# Input records
○ ○ ○ ○ ○
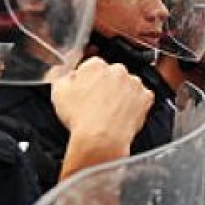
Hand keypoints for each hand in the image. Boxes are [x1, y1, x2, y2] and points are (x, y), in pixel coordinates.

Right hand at [54, 57, 152, 176]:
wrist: (101, 139)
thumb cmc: (81, 118)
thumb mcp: (58, 92)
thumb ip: (63, 76)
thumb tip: (69, 74)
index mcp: (95, 65)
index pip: (92, 66)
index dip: (88, 80)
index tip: (87, 90)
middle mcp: (117, 70)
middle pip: (112, 74)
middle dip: (107, 85)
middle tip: (99, 103)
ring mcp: (134, 83)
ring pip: (128, 84)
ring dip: (122, 93)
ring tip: (111, 111)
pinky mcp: (146, 97)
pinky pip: (141, 97)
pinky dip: (135, 104)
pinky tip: (123, 114)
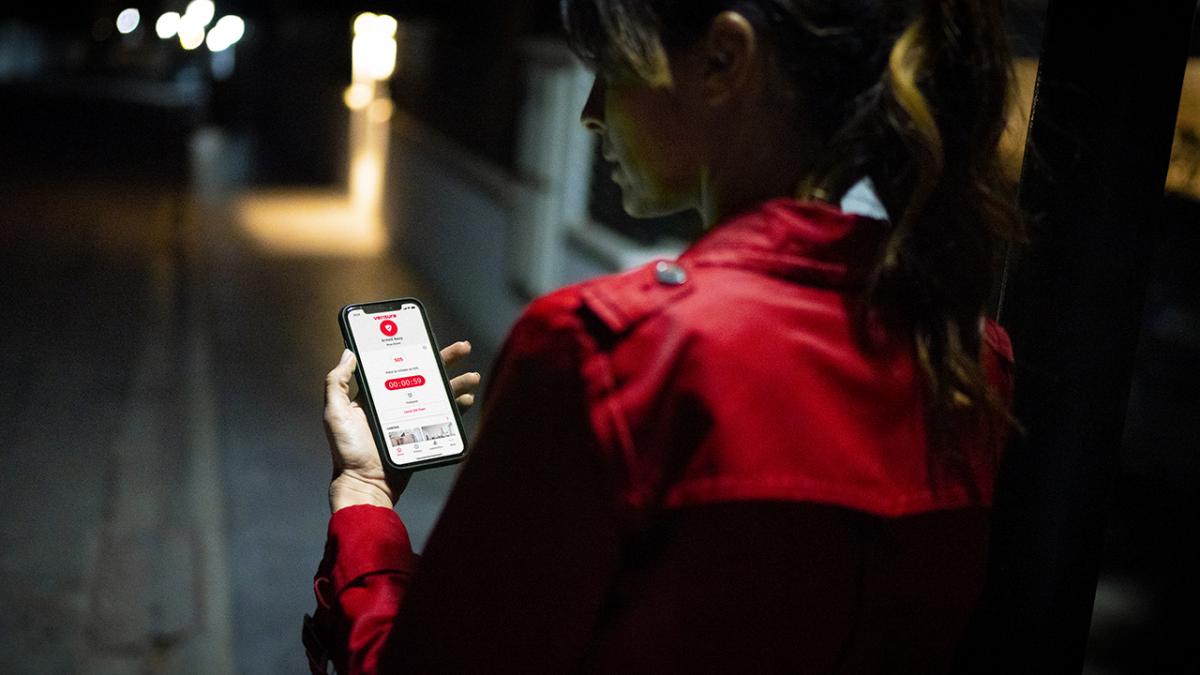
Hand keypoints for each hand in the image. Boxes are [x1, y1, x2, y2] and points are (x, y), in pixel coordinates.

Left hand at [324, 340, 481, 512]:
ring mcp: (412, 418)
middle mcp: (396, 403)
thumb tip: (348, 352)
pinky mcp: (423, 434)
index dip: (414, 350)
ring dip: (457, 383)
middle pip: (425, 375)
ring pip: (439, 394)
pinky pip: (444, 417)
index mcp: (376, 394)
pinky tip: (467, 400)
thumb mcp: (336, 412)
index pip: (398, 365)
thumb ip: (337, 382)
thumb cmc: (347, 450)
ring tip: (472, 376)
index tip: (425, 336)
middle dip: (445, 360)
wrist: (366, 484)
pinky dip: (458, 408)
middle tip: (463, 347)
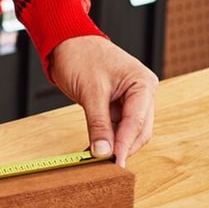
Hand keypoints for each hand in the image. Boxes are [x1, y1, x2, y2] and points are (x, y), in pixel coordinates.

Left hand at [46, 36, 157, 166]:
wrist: (66, 41)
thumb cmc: (81, 56)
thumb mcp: (90, 92)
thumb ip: (98, 124)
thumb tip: (103, 152)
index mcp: (143, 84)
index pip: (137, 122)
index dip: (126, 145)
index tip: (116, 164)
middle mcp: (142, 93)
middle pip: (138, 131)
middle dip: (122, 147)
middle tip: (105, 166)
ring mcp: (131, 100)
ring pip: (128, 132)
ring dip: (113, 145)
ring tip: (96, 160)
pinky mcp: (117, 105)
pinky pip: (115, 127)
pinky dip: (106, 138)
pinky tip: (93, 150)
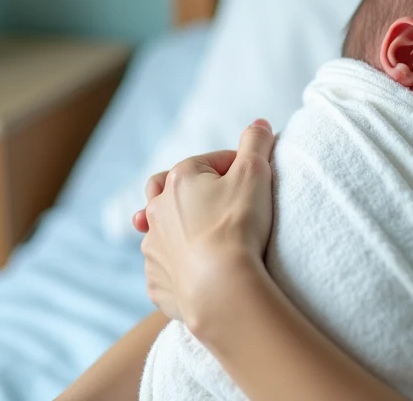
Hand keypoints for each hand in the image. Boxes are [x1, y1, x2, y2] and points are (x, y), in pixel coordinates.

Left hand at [134, 120, 276, 329]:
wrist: (222, 288)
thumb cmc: (238, 226)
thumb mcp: (256, 172)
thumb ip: (257, 142)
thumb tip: (260, 124)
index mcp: (179, 179)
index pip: (212, 162)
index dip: (237, 168)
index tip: (256, 182)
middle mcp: (156, 211)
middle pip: (167, 189)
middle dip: (187, 191)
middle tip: (211, 200)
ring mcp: (153, 248)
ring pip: (160, 230)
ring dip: (177, 230)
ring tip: (202, 239)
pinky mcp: (156, 281)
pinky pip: (164, 267)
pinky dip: (177, 266)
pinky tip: (197, 271)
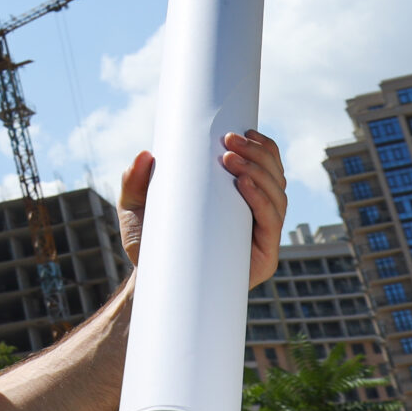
○ ○ ○ ○ ○
# Action item
The lines to reproduce run from the one above containing "index mcp: (376, 394)" through the one containing "thumb tip: (260, 124)". Copy them exactly and leave out all pictures.

# Answer for the task
index mcp: (376, 394)
pinky tip: (467, 400)
thumb mcp: (336, 412)
index pip: (398, 365)
thumb ip: (337, 382)
thumb cmc: (347, 450)
ring tip: (472, 376)
index tip: (425, 336)
middle dip: (445, 360)
wrist: (366, 484)
pinky dip: (458, 408)
middle tip: (463, 347)
Hand keypoints for each hand in the image. Boxes are [x1, y1, x2, y2] and points are (x, y), in pixel coordinates.

Left hand at [46, 36, 157, 166]:
wrist: (66, 41)
thumb cmc: (81, 56)
thumb mcp: (90, 92)
thumb ip: (98, 124)
thumb tip: (103, 152)
index mcp: (143, 84)
index pip: (137, 122)
index dip: (126, 145)
index tip: (116, 164)
middle mcp: (142, 93)
middle pip: (138, 131)
middle dip: (122, 147)
middle tip: (105, 166)
ring mcp: (131, 100)
ring pip: (128, 132)
ring dip: (113, 145)
ring tip: (96, 160)
pinky mcp: (117, 105)
pinky pip: (115, 127)
pinky dip: (106, 138)
pinky tip: (93, 150)
Hand keypoints for each hand in the image. Boxes are [x1, y1, x2, y2] and points are (x, y), in pixel coordinates.

Left hand at [134, 120, 276, 329]:
wrist: (222, 288)
thumb cmc: (238, 226)
thumb mcp: (256, 172)
thumb ip: (257, 142)
thumb tip: (260, 124)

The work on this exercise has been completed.